Paul imagines this community and its members coming to fruition and bearing a harvest of righteousness.  Paul’s affirmation of a harvest of righteousness begs the question: What good work is going on your life?  What good work is going on in our congregational life? And, what harvests are on the horizon for us personally and communally?  This is Paul’s version of “appreciative inquiry” as it invites the faithful to experience God’s passion and possibilities through our own passions and possibilities.  Providence moves creatively and non-coercively, expanding our own ability to make good decisions for ourselves and the larger the world.  (For more on Philippians, see my book Philippians: A Participatory Study Guide, Energion Publications.)

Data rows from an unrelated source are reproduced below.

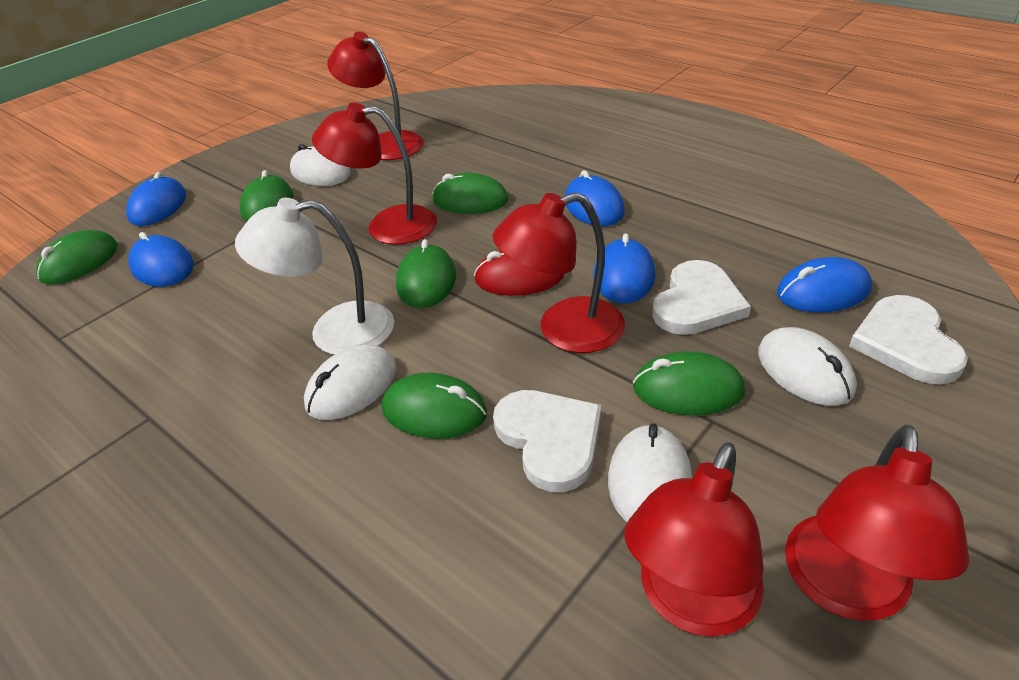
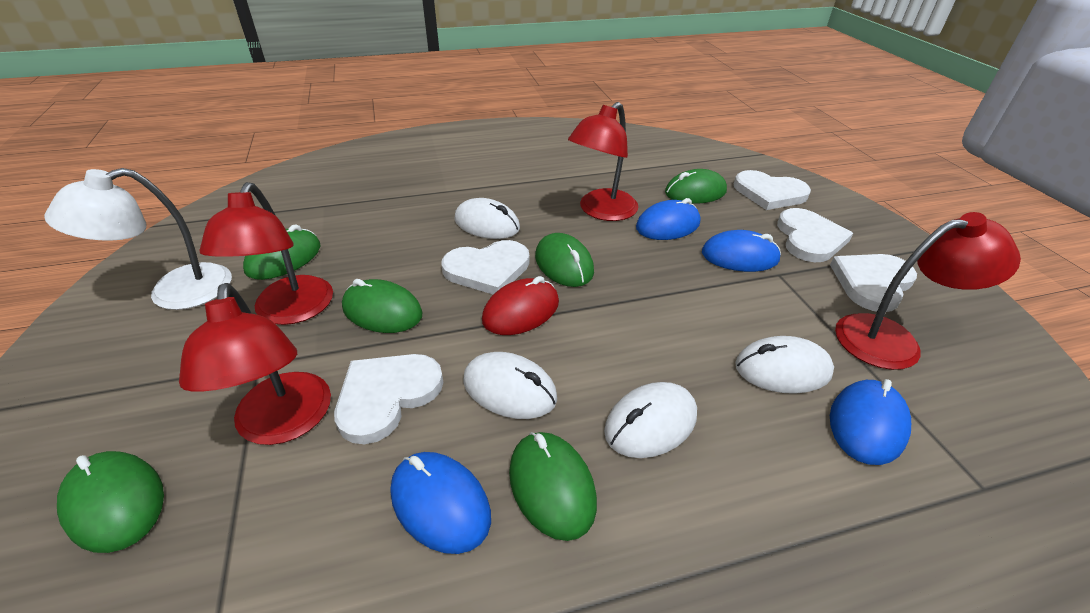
blue mouse: [126,172,186,226] [128,232,194,287] [565,170,625,226] [593,234,656,304] [777,257,872,313] = 5 -> [391,452,491,554] [636,198,700,240] [702,230,781,272] [830,379,911,465] = 4
red lamp: [312,102,437,245] [327,31,424,160] [493,192,625,353] [624,442,764,637] [785,425,970,621] = 5 -> [179,283,331,445] [199,182,333,325] [568,102,638,221] [835,212,1021,370] = 4
white heart: [493,390,602,492] [652,260,751,335] [849,295,968,384] = 3 -> [334,354,443,444] [442,240,529,294] [734,170,811,210] [777,208,853,262] [830,254,917,312] = 5

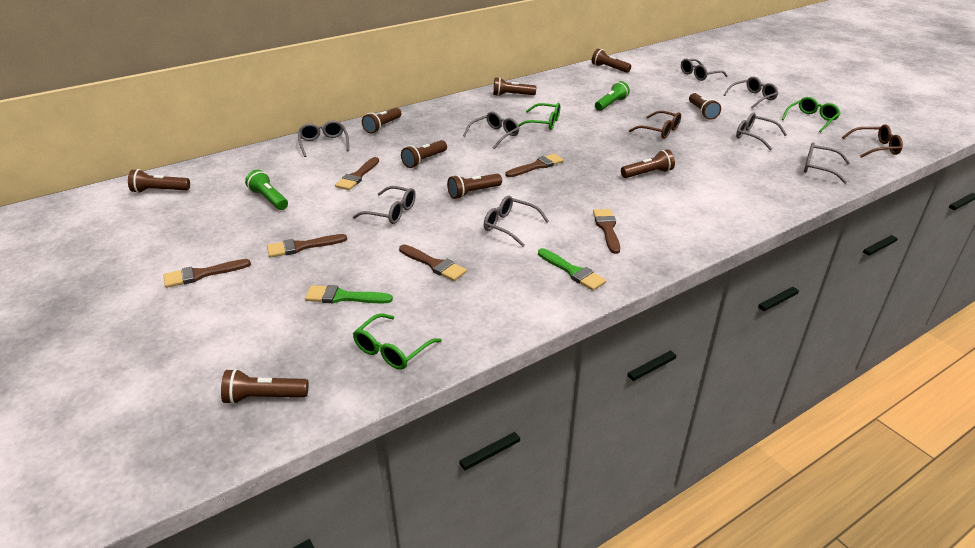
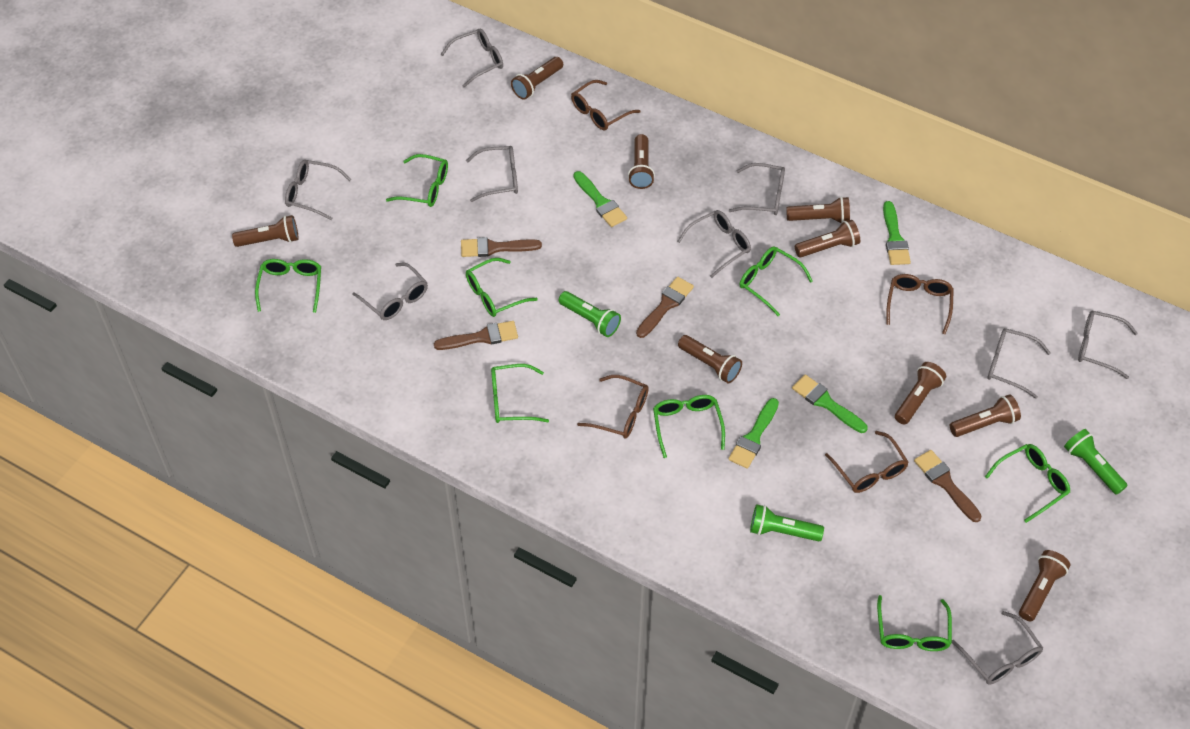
brown brush: [164,259,251,288] [267,234,347,257] [335,157,379,190] [399,244,467,281] [505,154,564,177] [593,209,620,254] = 6 -> [434,321,518,350] [461,237,542,257] [636,277,694,338] [914,450,981,522] = 4
brown glasses: [629,111,681,139] [842,125,903,158] = 2 -> [571,80,640,131] [577,375,649,438] [825,431,909,493] [886,274,954,334] = 4
green brush: [305,285,393,303] [538,248,606,291] = 2 -> [574,171,627,227] [729,398,779,469] [792,375,867,433] [883,201,911,265] = 4
green flashlight: [245,170,288,210] [595,81,630,111] = 2 -> [559,291,621,337] [750,504,824,541] [1064,429,1128,495] = 3
green glasses: [353,313,442,370] [518,103,560,130] [782,97,841,133] = 3 -> [255,259,321,313] [386,154,448,207] [466,258,538,317] [491,364,549,423] [653,395,725,458] [740,246,813,316] [877,595,952,651] [985,444,1070,523] = 8
grey glasses: [298,121,349,157] [353,186,416,224] [463,111,519,149] [484,196,549,247] [681,58,728,81] [724,76,778,109] [736,112,787,150] [804,142,850,184] = 8 -> [285,160,351,220] [352,263,428,320] [441,29,503,87] [466,146,518,202] [677,210,751,278] [729,163,785,215] [952,611,1043,685] [987,328,1050,399] [1078,311,1138,379] = 9

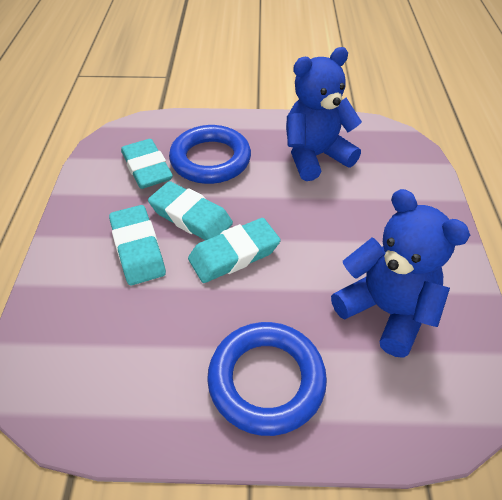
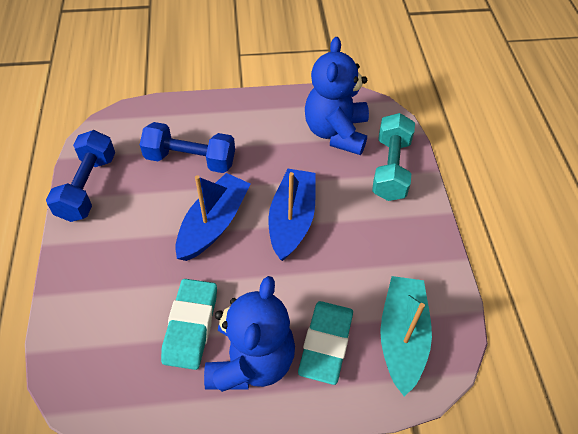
blue boat: none = 0 -> [175,173,250,261] [268,169,316,261] = 2
blue dumbbell: none = 0 -> [46,130,115,222] [140,122,235,173] = 2
blue ring: [169,125,251,184] [207,322,327,436] = 2 -> none = 0
turquoise boat: none = 0 -> [380,276,432,396] = 1
turquoise dumbbell: none = 0 -> [372,113,415,201] = 1
turquoise eraser: [109,205,166,285] [121,139,173,189] [148,181,233,240] [188,218,281,283] = 4 -> [161,279,217,370] [298,301,353,385] = 2

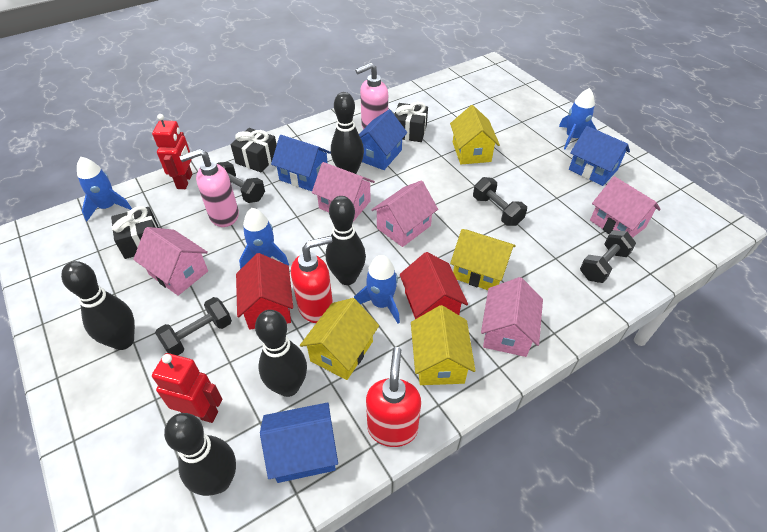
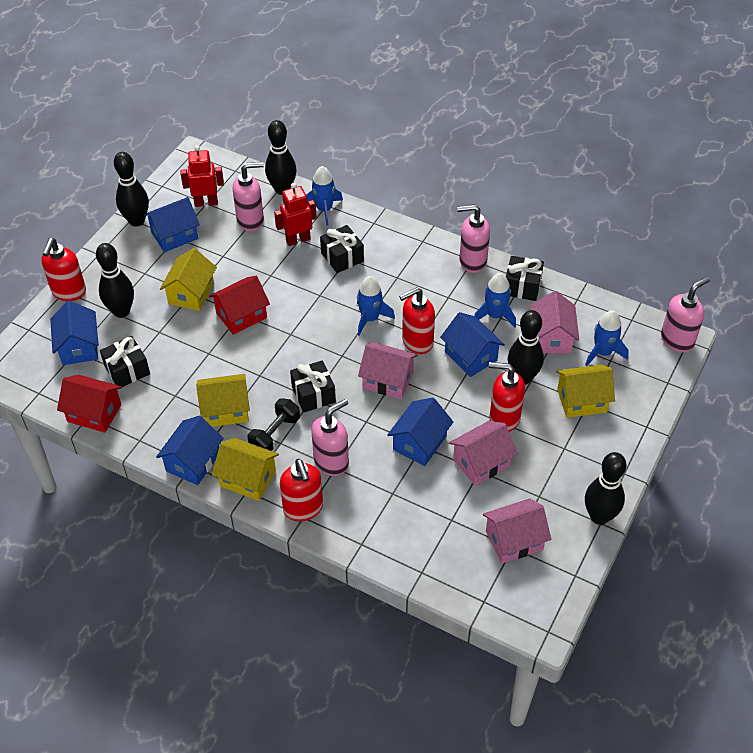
black dumbbell: [155,297,232,356] [217,162,265,203] [473,177,527,226] [580,230,636,283] = 4 -> [248,398,300,451] = 1
black gift: [111,206,159,259] [231,128,277,172] [394,102,428,142] = 3 -> [100,336,150,387] [290,360,336,413] [320,225,364,273] [506,256,544,301] = 4
blue house: [260,403,338,483] [271,135,331,191] [359,110,407,170] [569,126,630,186] = 4 -> [50,301,99,365] [144,197,200,252] [156,416,224,485] [387,397,453,466] [440,312,505,377] = 5
pink house: [133,227,208,296] [312,162,375,222] [371,181,438,247] [481,277,543,357] [590,176,661,238] = 5 -> [358,342,418,399] [449,421,518,486] [483,498,551,563] [531,291,579,353] = 4
pink soap dispenser: [179,149,239,227] [355,63,388,129] = 2 -> [233,162,264,231] [312,399,349,476] [457,204,490,273] [661,277,710,352] = 4
red soap dispenser: [291,236,333,323] [366,347,421,447] = 2 -> [41,238,86,301] [280,459,323,521] [399,287,435,354] [489,362,525,432] = 4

Luke roots John the Baptist’s message in a particular historical context.  God’s inspiration is always concrete, even if it expresses universal truths.  While John the Baptist will describe his listeners as a brood of vipers, his ultimate purpose is to prepare them for God’s revelations in their lives and in the world.   Crying in the wilderness, the Baptist’s eventual goal is repentance, transformation, and healing of persons and their social context.  His word is harsh, and like a refiner’s fire (Malichi 3:1-4), but beneath God’s contextual movements – often confronting our injustice and waywardness with apparent severity – is the promise of wholeness for all who respond: “all flesh shall see the salvation of God.”  John’s condemnation is a wakeup call to God’s vision and not the final destination of God’s movements in our lives.

Providence may afflict the comfortable and comfort the afflicted but its ultimate goal is God’s Shalom, the realm of God emerging on earth as well as heaven.  Providence calls us to be partners in God’s vision of “tikkun ‘olam,” healing the world.  Zechariah’s prophesy about his son John’s destiny foreshadows God’s vision for John’s life.  Yes, John may be harsh, but his life will be an expression of God’s vision of forgiveness and salvation.  The “celestial surgeon” is always motivated always by tender mercy and the quest to enlighten those in darkness and guide us toward Shalom.

With Christmas barely two weeks away, John’s message can strike us as the expression of a “killjoy.”  Think again, however, about where we need greater integrity, courage, and commitment.  The Christmas message of joy is not hedonism but incarnation and embodiment – the recognition that God’s presence in the world demands transformation of our values; the valleys will need to be exalted and the mountains laid low; the poor will need to be fed and the wealthy more sacrificial; hard work needs to be done to let the Christ child be born in our lives and in a world poised between poverty and wealth and environmental destruction and health.

Paul’s words and John’s message provide a holistic antidote for every season of our lives, trusting God’s providence to guide and empower us toward healing this Good Earth.